LJones, Soul Below (self-released)
Soul Below is a compilation of beats LJones crafted on the MPC between '09 and '11. The collection maps LJones' quest for his sound. It's deeply rooted in Nujabes' school of thought, jazzy melodies over thumping boom-bap drums. LJones might still be searching for a sound unique to himself, but in the meantime he's learning the trade from the proper teachers.

Heems, Nehru Jackets (Greedhead Music/Seva NY)
Produced entirely by Mike Finito, Nehru Jackets introduces us to a producer who admires Definitive Jux, Bollywood and The Alchemist equally, without making it difficult to intake all of these influences at once. Himanshu might rap in the sleepiest of flows and seem as though he hardly cares, but it's a rope-a-dope method. The Nehru Jackets mixtape is 25-tracks deep and far more work than any slacker would commit to.

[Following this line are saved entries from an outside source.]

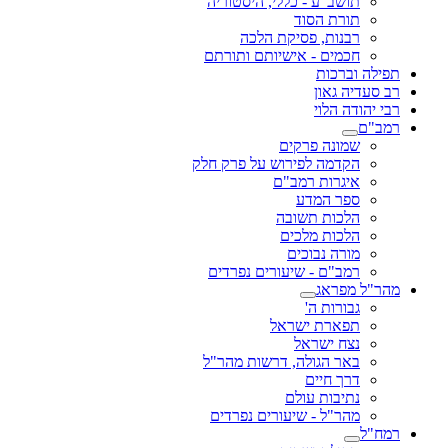
תושב"ע - כללי, היסטוריה
תורת הסוד
רבנות, פסיקת הלכה
חכמים - אישיותם ותורתם
תפילה וברכות
רב סעדיה גאון
רבי יהודה הלוי
רמב"ם
שמונה פרקים
הקדמה לפירוש על פרק חלק
איגרות רמב"ם
ספר המדע
הלכות תשובה
הלכות מלכים
מורה נבוכים
רמב"ם - שיעורים נפרדים
מהר"ל מפראג
גבורות ה'
תפארת ישראל
נצח ישראל
באר הגולה, דרשות מהר"ל
דרך חיים
נתיבות עולם
מהר"ל - שיעורים נפרדים
רמח"ל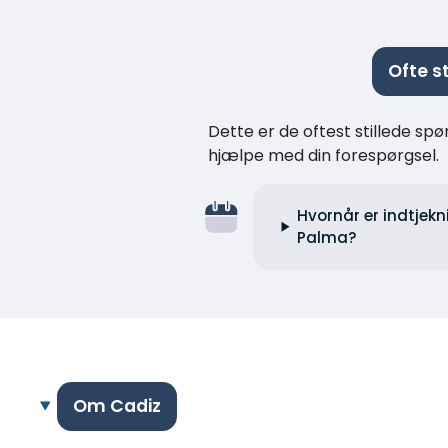
Ofte s
Dette er de oftest stillede spø
hjælpe med din forespørgsel.
Hvornår er indtjek
Palma?
Om Cadiz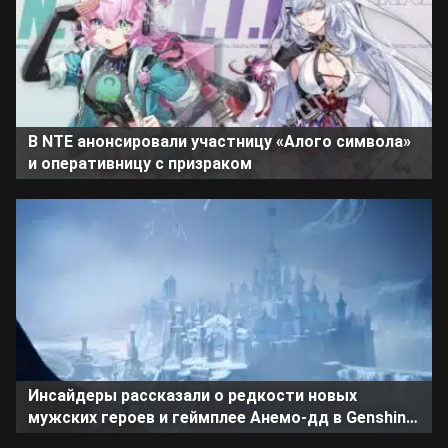
В NTE анонсировали участницу «Алого символа»
и оперативницу с призраком
Инсайдеры рассказали о редкости новых
мужских героев и геймплее Анемо-дд в Genshin
Impact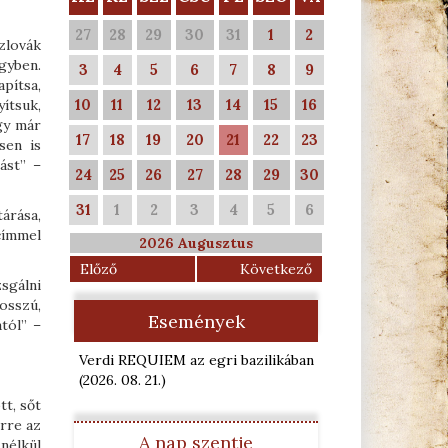
27
28
29
30
31
1
2
zlovák
egyben.
3
4
5
6
7
8
9
pítsa,
10
11
12
13
14
15
16
ítsuk,
ogy már
17
18
19
20
21
22
23
sen is
ást” –
24
25
26
27
28
29
30
31
1
2
3
4
5
6
árása,
címmel
2026 Augusztus
Előző
Következő
sgálni
osszú,
Események
tól” –
Verdi REQUIEM az egri bazilikában
(2026. 08. 21.
)
t, sőt
rre az
A nap szentje
nélkül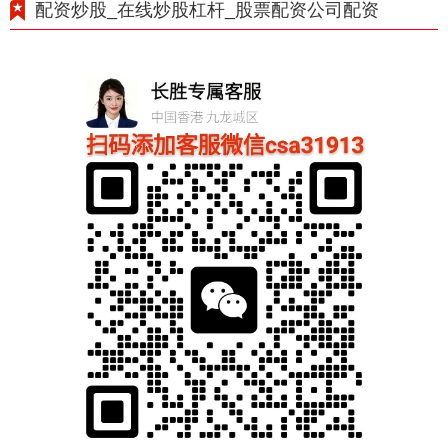
配资炒股_在线炒股杠杆_股票配资公司配资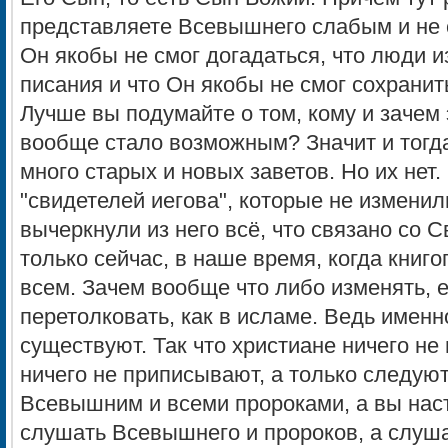
представляете Всевышнего слабым и не 
Он якобы не смог догадаться, что люди
писания и что Он якобы не смог сохранит
Лучше вы подумайте о том, кому и зачем 
вообще стало возможным? Значит и тогд
много старых и новых заветов. Но их нет
"свидетелей иегова", которые не изменил
вычеркнули из него всё, что связано со С
только сейчас, в наше время, когда книг
всем. Зачем вообще что либо изменять, 
перетолковать, как в исламе. Ведь именн
существуют. Так что христиане ничего н
ничего не приписывают, а только следую
Всевышним и всеми пророками, а вы наст
слушать Всевышнего и пророков, а слуша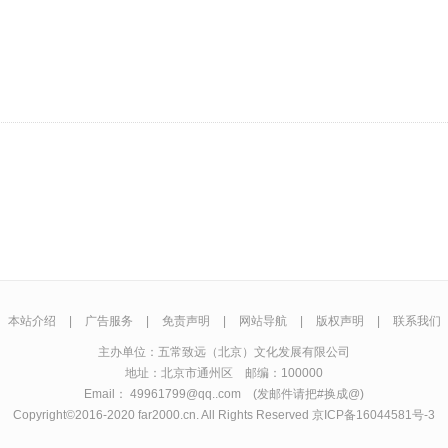
本站介绍
|
广告服务
|
免责声明
|
网站导航
|
版权声明
|
联系我们
主办单位：五常致远（北京）文化发展有限公司
地址：北京市通州区 邮编：100000
Email： 49961799@qq..com (发邮件请把#换成@)
Copyright©2016-2020 far2000.cn. All Rights Reserved
京ICP备16044581号-3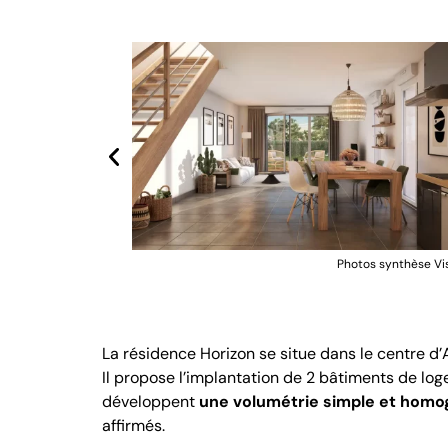
s synthèse Visiolab
Photos synthèse Vi
La résidence Horizon se situe dans le centre d’A
Il propose l’implantation de 2 bâtiments de loge
développent
une volumétrie simple et homo
affirmés.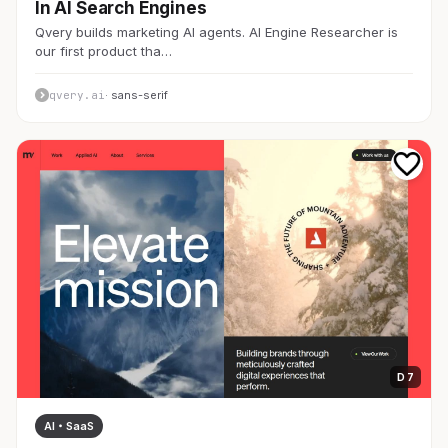
In AI Search Engines
Qvery builds marketing AI agents. AI Engine Researcher is
our first product tha…
qvery.ai
· sans-serif
D 7
AI・SaaS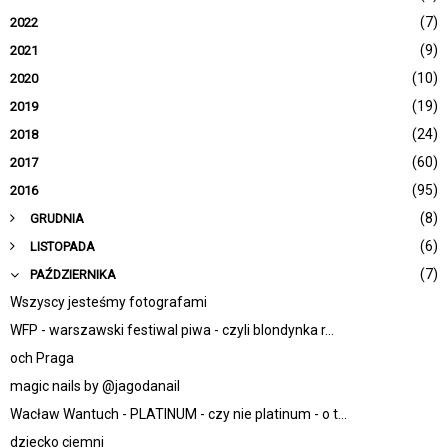
(7)
2022
(9)
2021
(10)
2020
(19)
2019
(24)
2018
(60)
2017
(95)
2016
(8)
GRUDNIA
(6)
LISTOPADA
(7)
PAŹDZIERNIKA
Wszyscy jesteśmy fotografami
WFP - warszawski festiwal piwa - czyli blondynka r...
och Praga
magic nails by @jagodanail
Wacław Wantuch - PLATINUM - czy nie platinum - o t...
dziecko ciemni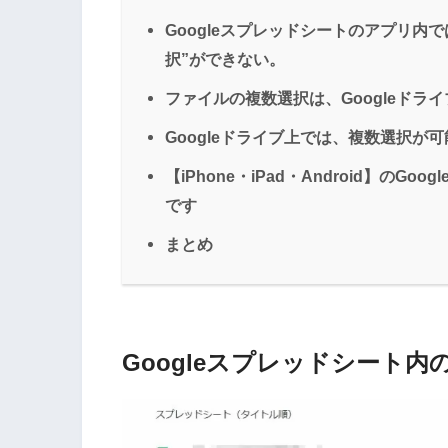
Googleスプレッドシートのアプリ内で
択”ができない。
ファイルの複数選択は、Googleドラ
Googleドライブ上では、複数選択が可
【iPhone・iPad・Android】の
です
まとめ
Googleスプレッドシート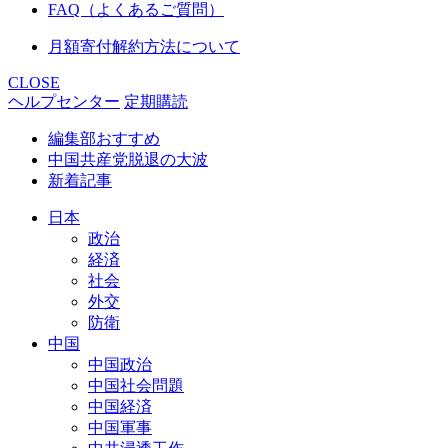
FAQ（よくあるご質問）
月額寄付解約方法について
CLOSE
ヘルプセンター
定期購読
編集部おすすめ
中国共産党脱退の大波
新着記事
日本
政治
経済
社会
外交
防衛
中国
中国政治
中国社会問題
中国経済
中国軍事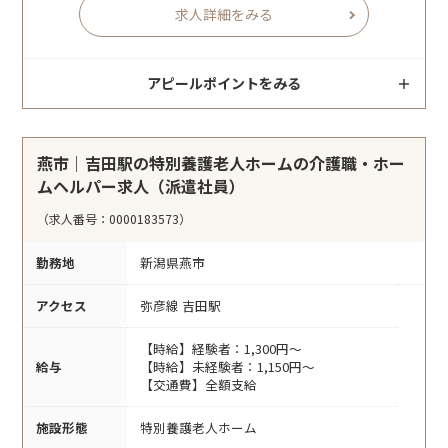
求人詳細をみる
アピールポイントをみる
燕市｜吉田駅の特別養護老人ホームの介護職・ホー
ムヘルパー求人（派遣社員）
（求人番号：0000183573）
勤務地
新潟県燕市
アクセス
弥彦線 吉田駅
【時給】経験者：1,300円～
給与
【時給】未経験者：1,150円～
【交通費】全額支給
施設形態
特別養護老人ホーム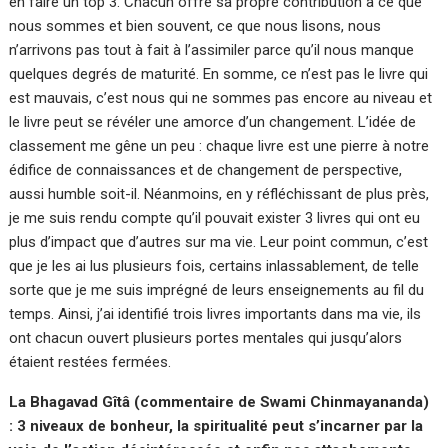
en faire un top 3. Chacun offre sa propre contribution à ce que
nous sommes et bien souvent, ce que nous lisons, nous
n’arrivons pas tout à fait à l’assimiler parce qu’il nous manque
quelques degrés de maturité. En somme, ce n’est pas le livre qui
est mauvais, c’est nous qui ne sommes pas encore au niveau et
le livre peut se révéler une amorce d’un changement. L’idée de
classement me gêne un peu : chaque livre est une pierre à notre
édifice de connaissances et de changement de perspective,
aussi humble soit-il. Néanmoins, en y réfléchissant de plus près,
je me suis rendu compte qu’il pouvait exister 3 livres qui ont eu
plus d’impact que d’autres sur ma vie. Leur point commun, c’est
que je les ai lus plusieurs fois, certains inlassablement, de telle
sorte que je me suis imprégné de leurs enseignements au fil du
temps. Ainsi, j’ai identifié trois livres importants dans ma vie, ils
ont chacun ouvert plusieurs portes mentales qui jusqu’alors
étaient restées fermées.
La Bhagavad Gîtâ (commentaire de Swami Chinmayananda)
: 3 niveaux de bonheur, la spiritualité peut s’incarner par la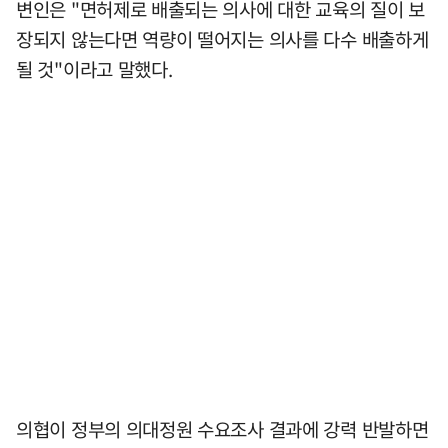
변인은 "면허제로 배출되는 의사에 대한 교육의 질이 보
장되지 않는다면 역량이 떨어지는 의사를 다수 배출하게
될 것"이라고 말했다.
의협이 정부의 의대정원 수요조사 결과에 강력 반발하면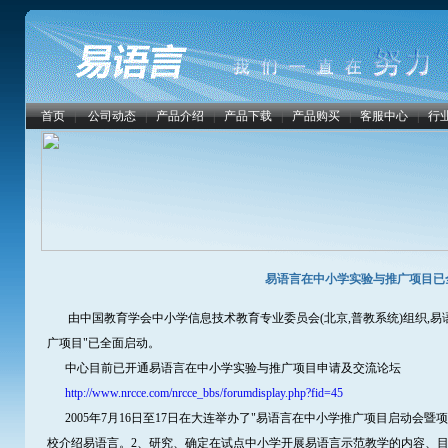
首页
|
公司动态
|
产品介绍
|
产品下载
|
产品购买
|
客服中心
|
行
易语言在中小学实验与推广项目已
由中国教育学会中小学信息技术教育专业委员会(北京,普教系统)组织,易
广项目"已全面启动。
中心目前已开通易语言在中小学实验与推广项目申请及交流论坛
http://www.nrcce.com/nrcce_bbs/forumdisplay.php?fid=45
2005年7月16日至17日在大连举办了"易语言在中小学推广项目启动会暨项
校介绍易语言。2、研究、确定在试点中小学开展易语言示范教学的内容、目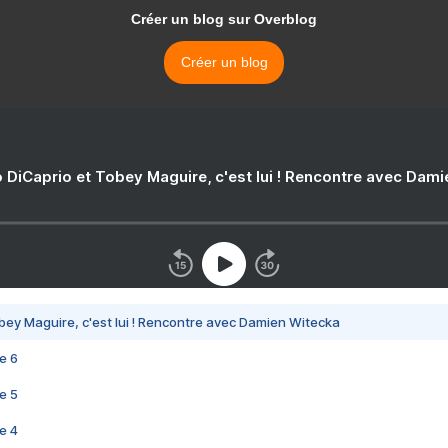
Créer un blog sur Overblog
Créer un blog
 DiCaprio et Tobey Maguire, c'est lui ! Rencontre avec Dam
bey Maguire, c'est lui ! Rencontre avec Damien Witecka
e 6
e 5
e 4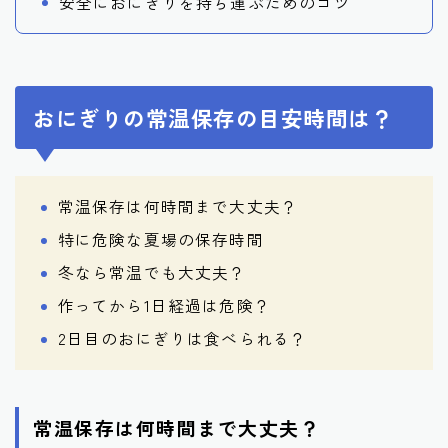
安全におにぎりを持ち運ぶためのコツ
おにぎりの常温保存の目安時間は？
常温保存は何時間まで大丈夫？
特に危険な夏場の保存時間
冬なら常温でも大丈夫？
作ってから1日経過は危険？
2日目のおにぎりは食べられる？
常温保存は何時間まで大丈夫？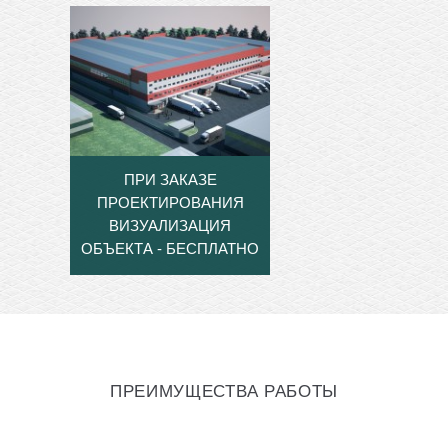
ПРИ ЗАКАЗЕ
ПРОЕКТИРОВАНИЯ
ВИЗУАЛИЗАЦИЯ
ОБЪЕКТА - БЕСПЛАТНО
ПРЕИМУЩЕСТВА РАБОТЫ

The Wimps, self-titled (Teen River)
A heavy layer of jangly reverb floats on top of the Wimps' short and sweet tape on Teen River, the Chicago label that puts out batches of music a score at a time. The song “Bush Tetras” is the obvious single, and it both pays homage to that groundbreaking band while not actually using their jagged post-punk sound at all – instead, their song “Too Many Creeps” is chopped in half and worked into a melodic, fuzzy harmonic that is completely different from the original version.

I-Self Devine, LA State of Mind (Rhymesayers)
I-Self Devine is an older god in hip hop. His mixtape recalls a distant era of distinct funk samples and break beats, but I-Self is also creatively wise and treats his sound with care. Even though LA State of Mind operates in a classic 90's production style, it's captured the timelessness of the era pitch perfect.

Nocando, Zero Hour EP (Hellfyre Club)
Hellfyre Club label head and resident Low End Theory MC, Nocando follows up his “Zero Hour” track and recent detainment with a 9-song EP of the same name. The Zero Hour EP features production by Mexicans With Guns, Busdriver, Nosajthing, Kofi, Kenny Segal and DJ Nobody.

Lee Bannon, Gnarlon Bando's Midnight Noir (self-released)
Imagine it’s a Saturday around midnight. You’re blunted, cruising down an inner-city freeway in the backseat of a tricked out Chrysler 300 playing Virtua Racing on a Sega console hooked up to the shotgun headrest video monitor positioned ahead of you. You there? Good. Now you’re at the vantage point Lee Bannon wants you for his latest mixtape Midnight Noir; a surreal-noir soundscape tracking Bannon's alter ego Gnarlon Bando for a single night of seedy misadventure.